What the exercise asks: Wherever "with" appears in a line of the listing, that line should be returned.

Entries supplied:
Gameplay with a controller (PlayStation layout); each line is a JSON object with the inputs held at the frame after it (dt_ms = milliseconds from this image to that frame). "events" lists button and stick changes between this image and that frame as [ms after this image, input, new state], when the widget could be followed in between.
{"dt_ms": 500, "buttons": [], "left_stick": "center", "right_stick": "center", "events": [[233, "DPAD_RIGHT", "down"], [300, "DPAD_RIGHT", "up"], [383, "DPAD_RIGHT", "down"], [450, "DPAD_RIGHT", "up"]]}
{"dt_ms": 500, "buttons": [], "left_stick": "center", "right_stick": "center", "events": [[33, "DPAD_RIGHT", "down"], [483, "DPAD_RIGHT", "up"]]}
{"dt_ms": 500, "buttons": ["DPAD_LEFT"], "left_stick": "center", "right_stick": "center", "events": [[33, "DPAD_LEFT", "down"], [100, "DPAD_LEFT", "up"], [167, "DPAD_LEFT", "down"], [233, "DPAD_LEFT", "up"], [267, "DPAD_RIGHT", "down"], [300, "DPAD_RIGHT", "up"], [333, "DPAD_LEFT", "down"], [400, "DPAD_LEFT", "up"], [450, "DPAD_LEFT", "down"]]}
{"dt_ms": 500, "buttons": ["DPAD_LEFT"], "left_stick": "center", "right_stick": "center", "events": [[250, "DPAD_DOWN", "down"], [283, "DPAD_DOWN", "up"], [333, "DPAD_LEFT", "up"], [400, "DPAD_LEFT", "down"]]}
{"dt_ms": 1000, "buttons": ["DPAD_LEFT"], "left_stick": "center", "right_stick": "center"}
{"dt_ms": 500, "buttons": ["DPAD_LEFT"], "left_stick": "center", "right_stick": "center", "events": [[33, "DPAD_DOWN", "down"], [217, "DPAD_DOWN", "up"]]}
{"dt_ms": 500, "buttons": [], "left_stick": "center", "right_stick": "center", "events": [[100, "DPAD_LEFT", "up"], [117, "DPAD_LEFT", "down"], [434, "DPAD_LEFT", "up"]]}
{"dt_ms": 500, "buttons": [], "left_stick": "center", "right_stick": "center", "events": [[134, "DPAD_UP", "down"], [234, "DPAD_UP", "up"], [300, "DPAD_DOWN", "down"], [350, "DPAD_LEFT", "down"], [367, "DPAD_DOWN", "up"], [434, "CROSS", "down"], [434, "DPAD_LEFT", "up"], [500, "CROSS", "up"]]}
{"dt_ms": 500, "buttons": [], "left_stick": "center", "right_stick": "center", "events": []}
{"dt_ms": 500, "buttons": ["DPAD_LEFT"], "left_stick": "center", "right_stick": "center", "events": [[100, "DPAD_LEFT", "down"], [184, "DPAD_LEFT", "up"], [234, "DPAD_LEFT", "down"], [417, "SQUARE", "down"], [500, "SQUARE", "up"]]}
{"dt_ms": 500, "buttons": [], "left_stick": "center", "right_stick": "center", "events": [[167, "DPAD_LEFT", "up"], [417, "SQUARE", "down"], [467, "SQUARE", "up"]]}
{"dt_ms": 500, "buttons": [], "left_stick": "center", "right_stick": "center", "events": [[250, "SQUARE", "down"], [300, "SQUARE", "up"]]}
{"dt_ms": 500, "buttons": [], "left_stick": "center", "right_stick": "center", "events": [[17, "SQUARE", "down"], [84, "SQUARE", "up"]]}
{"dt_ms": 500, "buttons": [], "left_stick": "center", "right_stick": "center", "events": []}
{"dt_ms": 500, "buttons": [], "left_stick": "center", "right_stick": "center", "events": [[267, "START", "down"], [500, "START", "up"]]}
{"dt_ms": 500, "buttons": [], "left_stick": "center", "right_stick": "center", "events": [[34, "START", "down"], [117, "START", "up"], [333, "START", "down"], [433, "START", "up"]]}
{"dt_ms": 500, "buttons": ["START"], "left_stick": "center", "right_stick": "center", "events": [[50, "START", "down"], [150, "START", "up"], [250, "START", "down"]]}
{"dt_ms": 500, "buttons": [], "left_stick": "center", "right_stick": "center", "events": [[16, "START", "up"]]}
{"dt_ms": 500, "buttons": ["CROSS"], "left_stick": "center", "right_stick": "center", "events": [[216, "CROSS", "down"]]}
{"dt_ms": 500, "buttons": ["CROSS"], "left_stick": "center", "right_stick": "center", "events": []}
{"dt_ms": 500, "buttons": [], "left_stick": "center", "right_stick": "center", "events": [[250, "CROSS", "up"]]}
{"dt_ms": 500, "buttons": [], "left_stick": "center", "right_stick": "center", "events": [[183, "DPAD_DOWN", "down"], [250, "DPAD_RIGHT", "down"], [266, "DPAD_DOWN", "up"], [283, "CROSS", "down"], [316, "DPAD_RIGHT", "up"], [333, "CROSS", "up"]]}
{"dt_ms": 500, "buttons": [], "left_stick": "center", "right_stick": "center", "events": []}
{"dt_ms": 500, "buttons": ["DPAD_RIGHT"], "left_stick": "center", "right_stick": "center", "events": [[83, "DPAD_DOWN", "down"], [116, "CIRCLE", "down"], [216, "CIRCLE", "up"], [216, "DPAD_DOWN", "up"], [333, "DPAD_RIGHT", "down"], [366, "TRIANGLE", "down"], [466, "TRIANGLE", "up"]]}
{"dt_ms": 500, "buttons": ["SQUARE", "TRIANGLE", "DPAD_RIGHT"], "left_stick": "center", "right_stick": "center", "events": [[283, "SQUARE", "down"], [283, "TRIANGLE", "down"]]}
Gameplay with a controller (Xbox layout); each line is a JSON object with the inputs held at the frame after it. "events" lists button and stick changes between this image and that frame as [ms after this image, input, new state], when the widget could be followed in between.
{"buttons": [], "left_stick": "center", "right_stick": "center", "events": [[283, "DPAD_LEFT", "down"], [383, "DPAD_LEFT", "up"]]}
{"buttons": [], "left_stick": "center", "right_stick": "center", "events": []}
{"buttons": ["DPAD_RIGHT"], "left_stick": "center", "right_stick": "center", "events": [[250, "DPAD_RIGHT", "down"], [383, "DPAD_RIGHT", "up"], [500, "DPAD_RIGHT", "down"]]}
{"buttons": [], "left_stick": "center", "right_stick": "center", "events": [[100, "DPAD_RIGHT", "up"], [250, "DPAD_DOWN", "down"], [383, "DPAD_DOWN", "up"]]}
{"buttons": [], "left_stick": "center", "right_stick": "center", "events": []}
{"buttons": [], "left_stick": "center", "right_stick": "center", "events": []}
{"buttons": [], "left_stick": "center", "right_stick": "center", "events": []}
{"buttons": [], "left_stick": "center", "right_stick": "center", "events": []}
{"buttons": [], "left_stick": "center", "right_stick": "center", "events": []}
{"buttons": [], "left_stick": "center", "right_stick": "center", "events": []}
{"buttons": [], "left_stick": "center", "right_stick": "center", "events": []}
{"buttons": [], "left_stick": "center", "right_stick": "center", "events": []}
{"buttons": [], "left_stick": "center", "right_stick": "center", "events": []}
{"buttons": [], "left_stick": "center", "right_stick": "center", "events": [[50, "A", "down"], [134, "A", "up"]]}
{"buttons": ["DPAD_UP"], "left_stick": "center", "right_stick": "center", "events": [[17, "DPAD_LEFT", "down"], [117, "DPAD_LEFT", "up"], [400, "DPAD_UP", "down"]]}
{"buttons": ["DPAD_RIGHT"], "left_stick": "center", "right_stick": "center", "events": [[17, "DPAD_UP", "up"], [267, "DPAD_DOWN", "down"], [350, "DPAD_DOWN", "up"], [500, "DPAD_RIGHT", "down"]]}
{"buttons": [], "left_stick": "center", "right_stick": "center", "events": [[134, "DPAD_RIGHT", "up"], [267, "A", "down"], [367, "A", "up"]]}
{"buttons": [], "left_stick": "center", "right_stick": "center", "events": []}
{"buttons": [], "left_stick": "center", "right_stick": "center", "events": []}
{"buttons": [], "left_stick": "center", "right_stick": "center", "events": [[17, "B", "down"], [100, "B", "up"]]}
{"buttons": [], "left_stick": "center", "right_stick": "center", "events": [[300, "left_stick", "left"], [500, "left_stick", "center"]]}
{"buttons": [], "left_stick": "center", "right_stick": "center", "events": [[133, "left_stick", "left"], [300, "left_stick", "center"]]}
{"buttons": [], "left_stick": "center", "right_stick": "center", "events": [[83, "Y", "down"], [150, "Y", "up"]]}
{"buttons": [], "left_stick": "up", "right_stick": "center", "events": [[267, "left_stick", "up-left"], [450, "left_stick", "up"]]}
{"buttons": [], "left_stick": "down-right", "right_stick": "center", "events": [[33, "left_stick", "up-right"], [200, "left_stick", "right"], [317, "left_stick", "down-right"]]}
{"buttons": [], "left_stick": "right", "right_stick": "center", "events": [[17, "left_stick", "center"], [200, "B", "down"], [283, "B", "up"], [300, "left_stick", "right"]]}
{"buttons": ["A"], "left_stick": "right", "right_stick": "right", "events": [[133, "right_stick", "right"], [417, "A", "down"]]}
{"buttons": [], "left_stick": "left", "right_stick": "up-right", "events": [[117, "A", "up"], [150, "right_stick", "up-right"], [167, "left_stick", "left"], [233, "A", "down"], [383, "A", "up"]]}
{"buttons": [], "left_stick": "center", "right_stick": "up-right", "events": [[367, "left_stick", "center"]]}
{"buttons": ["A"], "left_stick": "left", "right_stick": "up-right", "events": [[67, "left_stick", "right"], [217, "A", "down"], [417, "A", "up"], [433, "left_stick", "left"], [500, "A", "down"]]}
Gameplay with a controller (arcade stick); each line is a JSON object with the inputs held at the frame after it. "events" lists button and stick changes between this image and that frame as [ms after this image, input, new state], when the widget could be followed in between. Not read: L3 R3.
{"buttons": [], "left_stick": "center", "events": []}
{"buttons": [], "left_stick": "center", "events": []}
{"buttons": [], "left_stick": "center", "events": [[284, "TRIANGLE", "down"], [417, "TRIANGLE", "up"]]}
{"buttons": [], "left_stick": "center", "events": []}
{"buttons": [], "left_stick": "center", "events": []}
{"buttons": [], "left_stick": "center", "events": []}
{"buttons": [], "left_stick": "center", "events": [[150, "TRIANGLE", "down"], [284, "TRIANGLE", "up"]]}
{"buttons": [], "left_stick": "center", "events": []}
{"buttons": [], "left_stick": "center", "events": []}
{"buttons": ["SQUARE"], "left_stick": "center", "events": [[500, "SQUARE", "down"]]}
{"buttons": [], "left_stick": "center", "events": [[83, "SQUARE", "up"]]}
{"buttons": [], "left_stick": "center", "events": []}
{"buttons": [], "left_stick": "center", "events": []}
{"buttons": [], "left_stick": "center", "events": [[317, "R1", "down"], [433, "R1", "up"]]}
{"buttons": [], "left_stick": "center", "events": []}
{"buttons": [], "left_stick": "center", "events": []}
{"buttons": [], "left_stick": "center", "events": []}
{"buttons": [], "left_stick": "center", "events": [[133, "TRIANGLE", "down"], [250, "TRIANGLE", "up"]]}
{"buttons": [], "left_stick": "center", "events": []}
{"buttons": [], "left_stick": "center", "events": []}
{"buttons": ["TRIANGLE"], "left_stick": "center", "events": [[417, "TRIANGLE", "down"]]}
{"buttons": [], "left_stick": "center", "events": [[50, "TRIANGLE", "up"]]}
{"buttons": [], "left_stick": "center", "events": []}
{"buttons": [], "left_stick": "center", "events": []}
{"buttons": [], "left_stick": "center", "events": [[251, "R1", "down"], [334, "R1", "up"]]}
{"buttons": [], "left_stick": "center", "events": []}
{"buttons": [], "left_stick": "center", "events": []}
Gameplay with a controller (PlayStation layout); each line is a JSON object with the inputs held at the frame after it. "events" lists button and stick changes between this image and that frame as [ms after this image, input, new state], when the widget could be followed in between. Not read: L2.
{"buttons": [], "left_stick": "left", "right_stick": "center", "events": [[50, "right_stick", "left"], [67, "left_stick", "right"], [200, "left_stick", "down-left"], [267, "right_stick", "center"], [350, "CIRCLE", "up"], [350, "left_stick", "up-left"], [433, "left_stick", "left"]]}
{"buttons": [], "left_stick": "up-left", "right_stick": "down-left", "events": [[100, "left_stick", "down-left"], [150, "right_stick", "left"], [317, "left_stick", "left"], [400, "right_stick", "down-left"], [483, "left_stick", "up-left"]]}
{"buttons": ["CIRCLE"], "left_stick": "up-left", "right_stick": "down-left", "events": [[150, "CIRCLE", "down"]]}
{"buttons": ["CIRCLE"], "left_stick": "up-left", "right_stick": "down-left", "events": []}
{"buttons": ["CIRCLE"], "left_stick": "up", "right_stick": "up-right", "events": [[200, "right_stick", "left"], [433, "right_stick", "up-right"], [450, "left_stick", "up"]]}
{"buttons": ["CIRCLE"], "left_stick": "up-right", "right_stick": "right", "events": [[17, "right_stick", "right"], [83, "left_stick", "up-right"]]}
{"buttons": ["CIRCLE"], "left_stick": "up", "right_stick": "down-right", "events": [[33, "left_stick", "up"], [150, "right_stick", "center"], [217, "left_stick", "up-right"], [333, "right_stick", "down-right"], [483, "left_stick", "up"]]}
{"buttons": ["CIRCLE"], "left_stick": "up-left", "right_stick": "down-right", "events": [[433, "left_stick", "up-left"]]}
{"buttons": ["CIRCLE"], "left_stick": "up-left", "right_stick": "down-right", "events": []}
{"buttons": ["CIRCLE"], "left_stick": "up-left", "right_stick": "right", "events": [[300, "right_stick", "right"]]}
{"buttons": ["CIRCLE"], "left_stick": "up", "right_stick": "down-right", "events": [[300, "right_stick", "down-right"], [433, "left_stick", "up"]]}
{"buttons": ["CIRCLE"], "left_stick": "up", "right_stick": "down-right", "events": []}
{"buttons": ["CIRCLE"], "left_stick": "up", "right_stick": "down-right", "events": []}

Expected answer:
Gameplay with a controller (PlayStation layout); each line is a JSON object with the inputs held at the frame after it (dt_ms = milliseconds from this image to that frame). "events" lists button and stick changes between this image and that frame as [ms after this image, input, new state], when the widget could be followed in between.
Gameplay with a controller (Xbox layout); each line is a JSON object with the inputs held at the frame after it. "events" lists button and stick changes between this image and that frame as [ms after this image, input, new state], when the widget could be followed in between.
Gameplay with a controller (arcade stick); each line is a JSON object with the inputs held at the frame after it. "events" lists button and stick changes between this image and that frame as [ms after this image, input, new state], when the widget could be followed in between. Not read: L3 R3.
Gameplay with a controller (PlayStation layout); each line is a JSON object with the inputs held at the frame after it. "events" lists button and stick changes between this image and that frame as [ms after this image, input, new state], when the widget could be followed in between. Not read: L2.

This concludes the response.